◆ Exercise brief: Can you rewrite everything in the listing from the line containing "Performance Dashboard Analysis" down to the line containing "The purpose of", renaming "Tableau" to "Power BI" and leaving the rest of those lines untouched?

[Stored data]
▼

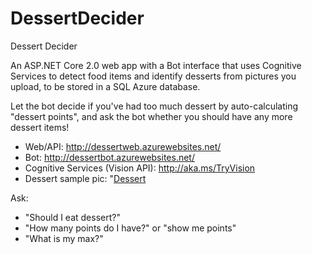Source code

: # DessertDecider
Dessert Decider

An ASP.NET Core 2.0 web app with a Bot interface that uses Cognitive Services to detect food items and identify desserts from pictures you upload, to be stored in a SQL Azure database.

Let the bot decide if you've had too much dessert by auto-calculating "dessert points", and ask the bot whether you should have any more dessert items! 

- Web/API: http://dessertweb.azurewebsites.net/
- Bot: http://dessertbot.azurewebsites.net/
- Cognitive Services (Vision API): http://aka.ms/TryVision
- Dessert sample pic: "<a href="images/dessert.jpeg">Dessert</a>

Ask:
- "Should I eat dessert?"
- "How many points do I have?" or "show me points"
- "What is my max?"
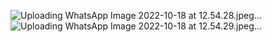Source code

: ![Uploading WhatsApp Image 2022-10-18 at 12.54.28.jpeg…]()
![Uploading WhatsApp Image 2022-10-18 at 12.54.29.jpeg…]()
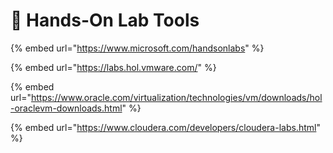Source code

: # 🚌 Hands-On Lab Tools

{% embed url="https://www.microsoft.com/handsonlabs" %}

{% embed url="https://labs.hol.vmware.com/" %}

{% embed url="https://www.oracle.com/virtualization/technologies/vm/downloads/hol-oraclevm-downloads.html" %}

{% embed url="https://www.cloudera.com/developers/cloudera-labs.html" %}
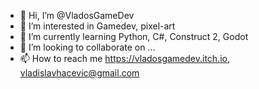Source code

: - 👋 Hi, I’m @VladosGameDev
- 👀 I’m interested in Gamedev, pixel-art
- 🌱 I’m currently learning Python, C#, Construct 2, Godot
- 💞️ I’m looking to collaborate on ...
- 📫 How to reach me https://vladosgamedev.itch.io, vladislavhacevic@gmail.com

<!---
VladosGameDev/VladosGameDev is a ✨ special ✨ repository because its `README.md` (this file) appears on your GitHub profile.
You can click the Preview link to take a look at your changes.
--->

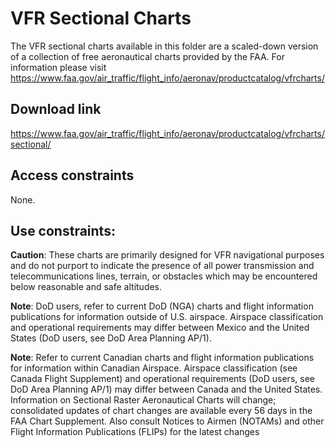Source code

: # VFR Sectional Charts 
The VFR sectional charts available in this folder are a scaled-down version of a collection of free aeronautical charts provided by the FAA. For information please visit https://www.faa.gov/air_traffic/flight_info/aeronav/productcatalog/vfrcharts/

## Download link
https://www.faa.gov/air_traffic/flight_info/aeronav/productcatalog/vfrcharts/sectional/

## Access constraints
None.

## Use constraints: 
**Caution**:  These charts are primarily designed for VFR navigational purposes and do not purport to indicate the presence of all power transmission and telecommunications lines, terrain, or obstacles which may be encountered below reasonable and safe altitudes. 

**Note**:  DoD users, refer to current DoD (NGA) charts and flight information publications for information outside of U.S. airspace. Airspace classification and operational requirements may differ between Mexico and the United States (DoD users, see DoD Area Planning AP/1). 

**Note**:  Refer to current Canadian charts and flight information publications for information within Canadian Airspace. Airspace classification (see Canada Flight Supplement) and operational requirements (DoD users, see DoD Area Planning AP/1) may differ between Canada and the United States. Information on Sectional Raster Aeronautical Charts will change; consolidated updates of chart changes are available every 56 days in the FAA Chart Supplement. Also consult Notices to Airmen (NOTAMs) and other Flight Information Publications (FLIPs) for the latest changes
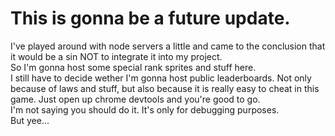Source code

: <h1>This is gonna be a future update.</h1>

<p>I've played around with node servers a little and came to the conclusion that it would be a
sin NOT to integrate it into my project.
<br>
So I'm gonna host some special rank sprites and stuff here.
<br>
I still have to decide wether I'm gonna host public leaderboards.
Not only because of laws and stuff, but also because it is really easy to cheat in this game.
Just open up chrome devtools and you're good to go.
<br>
I'm not saying you should do it. It's only for debugging purposes.
<br>
But yee...
</p>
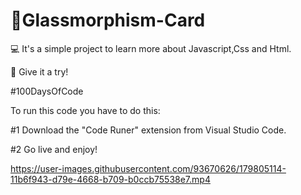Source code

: # 🤘Glassmorphism-Card

💻 It's a simple project to learn more about Javascript,Css and Html.

👊 Give it a try!

#100DaysOfCode

To run this code you have to do this:

#1 Download the "Code Runer" extension from Visual Studio Code.

#2 Go live and enjoy!



https://user-images.githubusercontent.com/93670626/179805114-11b6f943-d79e-4668-b709-b0ccb75538e7.mp4

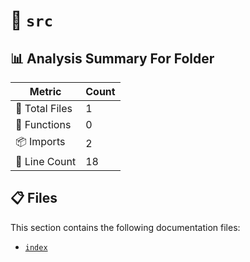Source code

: # 📁 `src`

## 📊 Analysis Summary For Folder

| Metric | Count |
|--------|-------|
| 📁 Total Files | 1 |
| 🔧 Functions | 0 |
| 📦 Imports | 2 |
| 🔢 Line Count | 18 |


## 📋 Files

This section contains the following documentation files:

- [`index`](./index.md)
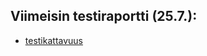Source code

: 
## Viimeisin testiraportti (25.7.):

- [testikattavuus](https://github.com/Doubleneck/RSA_IMPLEMENTAATIO/blob/master/dokumentaatio/kuvat/testikattavuusraportti_25_7_2022.png)  
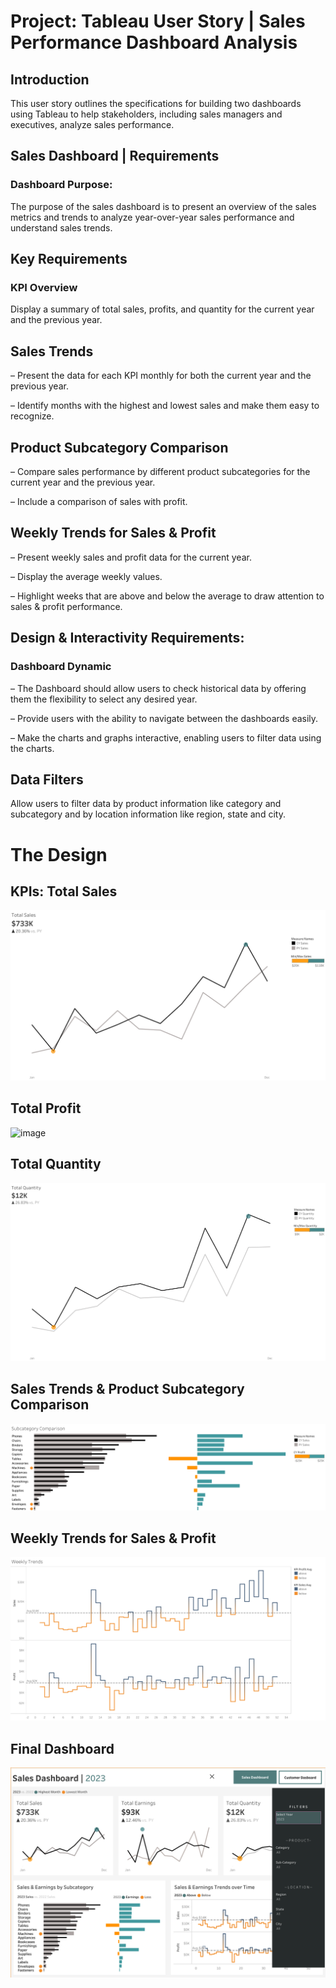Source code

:# Project: Tableau User Story | Sales Performance Dashboard Analysis

## Introduction
This user story outlines the specifications for building two dashboards using Tableau to help stakeholders, including sales managers and executives, analyze sales performance. 

## Sales Dashboard | Requirements
### Dashboard Purpose:
The purpose of the sales dashboard is to present an overview of the sales metrics and trends to analyze year-over-year sales performance and understand sales trends.

## Key Requirements
### KPI Overview
Display a summary of total sales, profits, and quantity for the current year and the previous year.

## Sales Trends
 – Present the data for each KPI monthly for both the current year and the previous year.

 – Identify months with the highest and lowest sales and make them easy to recognize.

## Product Subcategory Comparison
 – Compare sales performance by different product subcategories for the current year and the previous year.

 – Include a comparison of sales with profit.

## Weekly Trends for Sales & Profit
 – Present weekly sales and profit data for the current year.

 – Display the average weekly values.

 – Highlight weeks that are above and below the average to draw attention to sales & profit performance.
 
## Design & Interactivity Requirements:
  ### Dashboard Dynamic
 – The Dashboard should allow users to check historical data by offering them the flexibility to select any desired year.

 – Provide users with the ability to navigate between the dashboards easily.

 – Make the charts and graphs interactive, enabling users to filter data using the charts.

## Data Filters
Allow users to filter data by product information like category and subcategory and by location information like region, state and city.

# The Design


## KPIs: Total Sales
![image](https://github.com/vchukwuma/Project-1-Tableau-User-Story-Sales-Performance-Dashboard-Analysis/blob/main/KPI%20Sales.png?raw=true)



## Total Profit
![image](https://github.com/vchukwuma/Project-1-Tableau-User-Story-Sales-Performance-Dashboard-Analysis/assets/89330614/94ae2c02-e696-4b4b-a30f-cc2ed0f07fc4)



## Total Quantity
![image](https://github.com/vchukwuma/Project-1-Tableau-User-Story-Sales-Performance-Dashboard-Analysis/blob/main/KPI%20Quantity.png?raw=true)



## Sales Trends & Product Subcategory Comparison
![image](https://github.com/vchukwuma/Project-1-Tableau-User-Story-Sales-Performance-Dashboard-Analysis/blob/main/Subcategory%20Comparison.png?raw=true)



## Weekly Trends for Sales & Profit
![image](https://github.com/vchukwuma/Project-1-Tableau-User-Story-Sales-Performance-Dashboard-Analysis/blob/main/Weekly%20Trends.png?raw=true)


## Final Dashboard
![image](https://github.com/vchukwuma/Project-1-Tableau-User-Story-Sales-Performance-Dashboard-Analysis/blob/main/Sales%20Dashboard%20with%20Filters%20.png?raw=true)








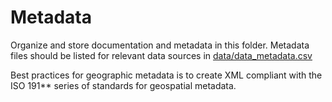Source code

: # Metadata

Organize and store documentation and metadata in this folder.
Metadata files should be listed for relevant data sources in [data/data_metadata.csv](../data_metadata.csv)

Best practices for geographic metadata is to create XML compliant with the ISO 191** series of standards for geospatial metadata.

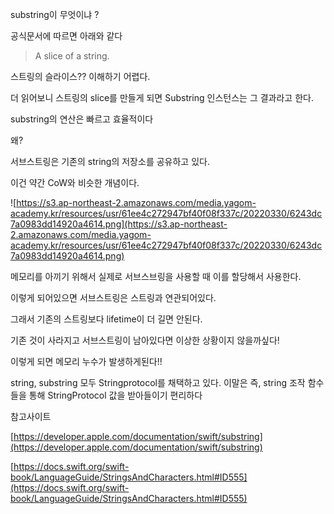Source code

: substring이 무엇이냐 ?

공식문서에 따르면 아래와 같다

> A slice of a string.
> 

스트링의 슬라이스?? 이해하기 어렵다.

더 읽어보니 스트링의 slice를 만들게 되면 Substring 인스턴스는 그 결과라고 한다.

substring의 연산은 빠르고 효율적이다

왜?

서브스트링은 기존의 string의 저장소를 공유하고 있다.

이건 약간 CoW와 비슷한 개념이다.

![https://s3.ap-northeast-2.amazonaws.com/media.yagom-academy.kr/resources/usr/61ee4c272947bf40f08f337c/20220330/6243dc7a0983dd14920a4614.png](https://s3.ap-northeast-2.amazonaws.com/media.yagom-academy.kr/resources/usr/61ee4c272947bf40f08f337c/20220330/6243dc7a0983dd14920a4614.png)

메모리를 아끼기 위해서 실제로 서브스브링을 사용할 때 이를 할당해서 사용한다.

이렇게 되어있으면 서브스트링은 스트링과 연관되어있다. 

그래서 기존의 스트링보다 lifetime이 더 길면 안된다.

기존 것이 사라지고 서브스트링이 남아있다면 이상한 상황이지 않을까싶다!

이렇게 되면 메모리 누수가 발생하게된다!!

string, substring 모두 Stringprotocol를 채택하고 있다. 이말은 즉, string 조작 함수들을 통해 StringProtocol 값을 받아들이기 편리하다

참고사이트

[https://developer.apple.com/documentation/swift/substring](https://developer.apple.com/documentation/swift/substring)

[https://docs.swift.org/swift-book/LanguageGuide/StringsAndCharacters.html#ID555](https://docs.swift.org/swift-book/LanguageGuide/StringsAndCharacters.html#ID555)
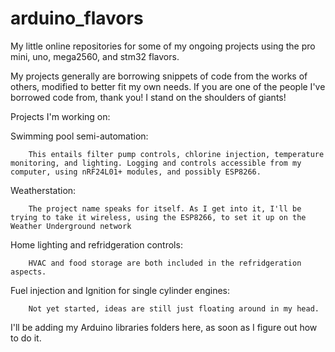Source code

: # arduino_flavors
My little online repositories for some of my ongoing projects using the pro mini, uno, mega2560, and stm32 flavors.

My projects generally are borrowing snippets of code from the works of others, modified to better fit my own needs. If you are one of the people I've borrowed code from, thank you! I stand on the shoulders of giants!

Projects I'm working on:

Swimming pool semi-automation:

        This entails filter pump controls, chlorine injection, temperature monitoring, and lighting. Logging and controls accessible from my computer, using nRF24L01+ modules, and possibly ESP8266.
        
Weatherstation:

        The project name speaks for itself. As I get into it, I'll be trying to take it wireless, using the ESP8266, to set it up on the Weather Underground network
        
Home lighting and refridgeration controls:

        HVAC and food storage are both included in the refridgeration aspects.
        
Fuel injection and Ignition for single cylinder engines:

        Not yet started, ideas are still just floating around in my head.

I'll be adding my Arduino libraries folders here, as soon as I figure out how to do it.
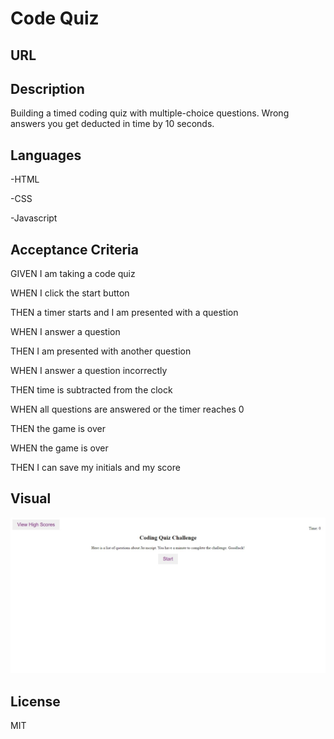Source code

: # Code Quiz 


## URL


## Description

Building a timed coding quiz with multiple-choice questions. Wrong answers you get deducted in time by 10 seconds. 


## Languages

-HTML

-CSS

-Javascript


## Acceptance Criteria 

GIVEN I am taking a code quiz

WHEN I click the start button

THEN a timer starts and I am presented with a question

WHEN I answer a question

THEN I am presented with another question

WHEN I answer a question incorrectly

THEN time is subtracted from the clock

WHEN all questions are answered or the timer reaches 0

THEN the game is over

WHEN the game is over

THEN I can save my initials and my score


## Visual

![Screenshot](Img/Web%20capture_22-1-2024_235326_.jpeg)


## License

MIT
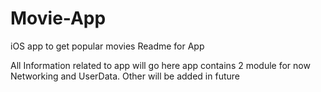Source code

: # Movie-App
iOS app to get popular movies 
Readme for App


All Information related to app will go here
app contains 2 module for now 
Networking and UserData. Other will be added in future
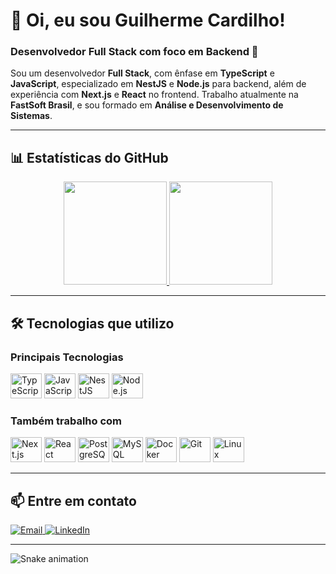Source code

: # 👋 Oi, eu sou Guilherme Cardilho!

### Desenvolvedor Full Stack com foco em Backend 🚀

Sou um desenvolvedor **Full Stack**, com ênfase em **TypeScript** e **JavaScript**, especializado em **NestJS** e **Node.js** para backend, além de experiência com **Next.js** e **React** no frontend. Trabalho atualmente na **FastSoft Brasil**, e sou formado em **Análise e Desenvolvimento de Sistemas**.

---

## 📊 Estatísticas do GitHub

<div align="center">
  <a href="https://github.com/GuiCardilho">
    <img height="165em" src="https://github-readme-stats.vercel.app/api?username=GuiCardilho&show_icons=true&theme=great-gatsby&include_all_commits=true&count_private=true"/>
    <img height="165em" src="https://github-readme-stats.vercel.app/api/top-langs/?username=GuiCardilho&layout=compact&langs_count=7&theme=great-gatsby"/>
  </a>
</div>

---

## 🛠️ Tecnologias que utilizo

### **Principais Tecnologias**
<div style="display: inline_block">
  <img src="https://cdn.jsdelivr.net/gh/devicons/devicon/icons/typescript/typescript-original.svg" height="40" width="50" alt="TypeScript" />
  <img src="https://cdn.jsdelivr.net/gh/devicons/devicon/icons/javascript/javascript-original.svg" height="40" width="50" alt="JavaScript" />
  <img src="https://cdn.jsdelivr.net/gh/devicons/devicon/icons/nestjs/nestjs-plain.svg" height="40" width="50" alt="NestJS" />
  <img src="https://cdn.jsdelivr.net/gh/devicons/devicon/icons/nodejs/nodejs-original.svg" height="40" width="50" alt="Node.js" />
</div>

### **Também trabalho com**
<div style="display: inline_block">
  <img src="https://cdn.jsdelivr.net/gh/devicons/devicon/icons/nextjs/nextjs-original.svg" height="40" width="50" alt="Next.js" />
  <img src="https://cdn.jsdelivr.net/gh/devicons/devicon/icons/react/react-original.svg" height="40" width="50" alt="React" />
  <img src="https://cdn.jsdelivr.net/gh/devicons/devicon/icons/postgresql/postgresql-original.svg" height="40" width="50" alt="PostgreSQL" />
  <img src="https://cdn.jsdelivr.net/gh/devicons/devicon/icons/mysql/mysql-original.svg" height="40" width="50" alt="MySQL" />
  <img src="https://cdn.jsdelivr.net/gh/devicons/devicon/icons/docker/docker-original.svg" height="40" width="50" alt="Docker" />
  <img src="https://cdn.jsdelivr.net/gh/devicons/devicon/icons/git/git-original.svg" height="40" width="50" alt="Git" />
  <img src="https://cdn.jsdelivr.net/gh/devicons/devicon/icons/linux/linux-original.svg" height="40" width="50" alt="Linux" />
</div>

---

## 📫 Entre em contato

<div>
  <a href="mailto:gui_cardilho@hotmail.com">
    <img src="https://img.shields.io/badge/-Email-%23333?style=for-the-badge&logo=gmail&logoColor=white" alt="Email">
  </a>
  <a href="https://www.linkedin.com/in/guilherme-cardilho" target="_blank">
    <img src="https://img.shields.io/badge/-LinkedIn-%230077B5?style=for-the-badge&logo=linkedin&logoColor=white" alt="LinkedIn">
  </a>
</div>

---

![Snake animation](https://github.com/GuiCardilho/GuiCardilho/blob/output/github-contribution-grid-snake.svg)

▲

◆ Result below:
:# Project: Power BI User Story | Sales Performance Dashboard Analysis

## Introduction
This user story outlines the specifications for building two dashboards using Power BI to help stakeholders, including sales managers and executives, analyze sales performance. 

## Sales Dashboard | Requirements
### Dashboard Purpose:
The purpose of the sales dashboard is to present an overview of the sales metrics and trends to analyze year-over-year sales performance and understand sales trends.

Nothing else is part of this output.